Why don’t you spend your time reading those posts rather than posting any more yourself? That would be in everybody’s interests. Perhaps you would even learn why so much of what you said is not metaphor but incorrect.

Minor nit, but I’ve always understood ‘quantum leap’ as referring to a system changing from one discrete state to another, in a discontinuous fashion. A common example would be an atom in an excited state dropping to a ground state and emitting a photon.

I’ve been pondering if it would be possible (in principle, at least) to come up with an experiment based on Bell’s theorem that could distinguish between the “cat in a superposition” and “cat is a macroscopic entity and is either definitely dead or definitely alive” cases. This was in my mind while reading your post, so I thought I’d mention it here.

I’m pretty sure that it’s been rigorously mathematically proven that all of the standard interpretations of quantum mechanics are equivalent, when it comes to what you can actually observe. So no such experiment would be possible.

You’re right there; not sure what I was thinking of.

As Chronos already said, all interpretations of quantum mechanics are phenomenologically identical; if they weren’t, they wouldn’t be interpretations, but competing theories, seeing as how they’d make contradictory, experimentally testable predictions.

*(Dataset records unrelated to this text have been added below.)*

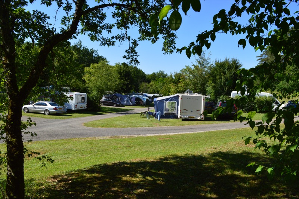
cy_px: 100
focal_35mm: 27
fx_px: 224
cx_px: 150
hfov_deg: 67.4
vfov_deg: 47.9
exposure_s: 1/400
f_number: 11
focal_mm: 18
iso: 400
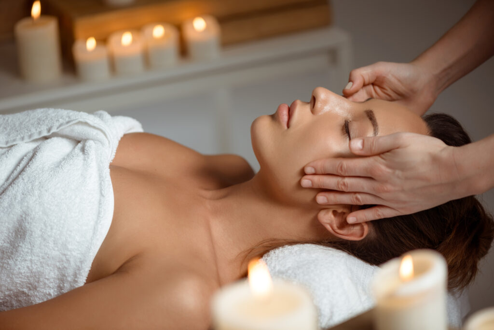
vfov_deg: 13.0
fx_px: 1441
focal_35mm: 105
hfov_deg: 19.5
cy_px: 165
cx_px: 247
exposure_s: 1/160
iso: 200
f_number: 3.2
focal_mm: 105
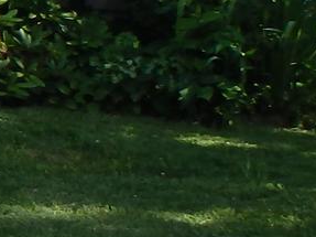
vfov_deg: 6.9
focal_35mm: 214
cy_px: -72
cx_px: -475
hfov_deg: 8.4
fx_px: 1953
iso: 125
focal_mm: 5.4
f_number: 4.1
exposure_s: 1/400
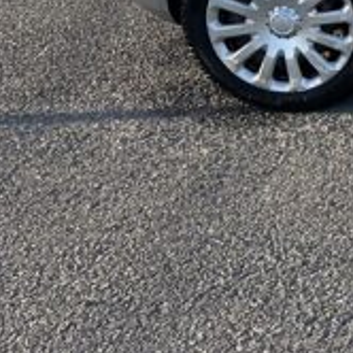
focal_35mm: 102
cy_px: -136
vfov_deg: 16.0
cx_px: 800
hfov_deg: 13.4
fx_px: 1177
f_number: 1.78
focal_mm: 6.86
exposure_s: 1/829
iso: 80
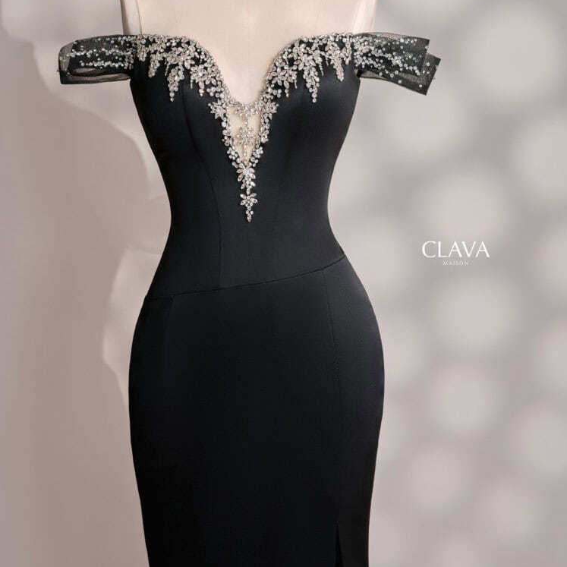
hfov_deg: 26.9
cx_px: 284
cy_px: 201
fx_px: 1186
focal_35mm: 64
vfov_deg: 26.8
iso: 1250
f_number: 6.3
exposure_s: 1/125
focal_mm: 50
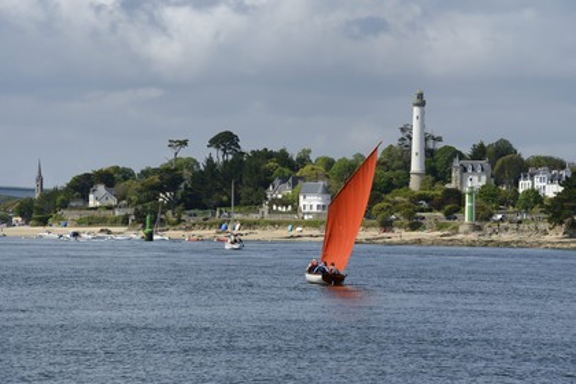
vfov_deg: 8.1
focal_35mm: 170
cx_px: 288
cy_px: 192
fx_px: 2720
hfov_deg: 12.1
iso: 200
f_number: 11
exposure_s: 1/400
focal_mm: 170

Having said that, in objective collapse theories – which are bona fide competing theories to standard quantum mechanics --, such an experiment is, in principle, possible, and at least by some being considered. According to Roger Penrose’s gravitational objective reduction proposal, objects of the size of small dust particles could be able to exhibit quantum behaviour, such as superposition between two different states, for up to one-tenth of a second, and should spontaneously reduce to one specific state; the probability for this depends on the mass of the system in superposition, such that anything of ordinarily observable scales reduces near instantaneously. Here’s a link to the arXiv e-print of the experimental proposal.

I didn’t think that “cat is a macroscopic entity and is either definitely dead or definitely alive” was an interpretation of Quantum Mechanics.